From time to time in the ordinary course of our business, we may be named as a defendant in legal proceedings related to various issues, including without limitation, workers’ compensation claims, tort claims, or contractual disputes. We carry insurance that provides protection against general commercial liability claims, claims against our directors, officers and employees, business interruption, automobile liability, and workers’ compensation claims. We are not currently involved in any material legal proceedings and are not aware of any potential claims.
Note 19 - Subsequent Events
Except for the events listed below, we evaluated all of our activity and concluded that no subsequent events have occurred that would require recognition in our financial statements or disclosed in the notes to our financial statements.
On January 31, 2023, the Company’s Board of Managers declared a cash distribution to its members of approximately $36.5 million. The distribution was issued and paid to members on February 2, 2023 in accordance with the Company's operating agreement and distribution policy.
20

South Dakota Soybean Processors, LLC
Notes to the Financial Statements
___________________________________________________________________________________________________________________

On January 31, 2023, the Company entered into an amendment of the seasonal loan agreement with CoBank.
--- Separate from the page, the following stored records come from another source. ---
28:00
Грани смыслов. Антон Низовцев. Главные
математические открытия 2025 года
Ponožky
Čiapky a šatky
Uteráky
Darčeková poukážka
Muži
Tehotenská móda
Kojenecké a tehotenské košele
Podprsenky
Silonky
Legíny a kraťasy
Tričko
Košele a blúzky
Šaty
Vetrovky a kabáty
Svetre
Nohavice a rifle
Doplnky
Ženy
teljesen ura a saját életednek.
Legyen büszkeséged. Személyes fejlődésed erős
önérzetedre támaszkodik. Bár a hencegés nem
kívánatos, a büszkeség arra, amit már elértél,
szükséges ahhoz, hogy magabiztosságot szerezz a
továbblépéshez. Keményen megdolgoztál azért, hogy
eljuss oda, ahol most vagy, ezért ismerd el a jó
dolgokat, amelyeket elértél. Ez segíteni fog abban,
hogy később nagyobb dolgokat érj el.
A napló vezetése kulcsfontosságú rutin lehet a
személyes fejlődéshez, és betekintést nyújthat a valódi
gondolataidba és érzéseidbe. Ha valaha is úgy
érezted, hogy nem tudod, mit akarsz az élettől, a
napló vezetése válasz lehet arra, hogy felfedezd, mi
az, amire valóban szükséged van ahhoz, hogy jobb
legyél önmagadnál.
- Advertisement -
The maximum amount that the Company may borrow under the seasonal loan is decreased from $85.0 million to $75.0 million until the loan's new maturity date on December 1, 2023. All other material items and conditions under the seasonal loan agreement remain unchanged following this amendment.
On March 3, 2023, the Company entered into an amendment of the seasonal loan agreement with CoBank. The maximum amount that the Company may borrow under the seasonal loan is increased from $75.0 million to $85.0 million until the loan matures on December 1, 2023. All other material items and conditions under the seasonal loan agreement remain unchanged following this amendment.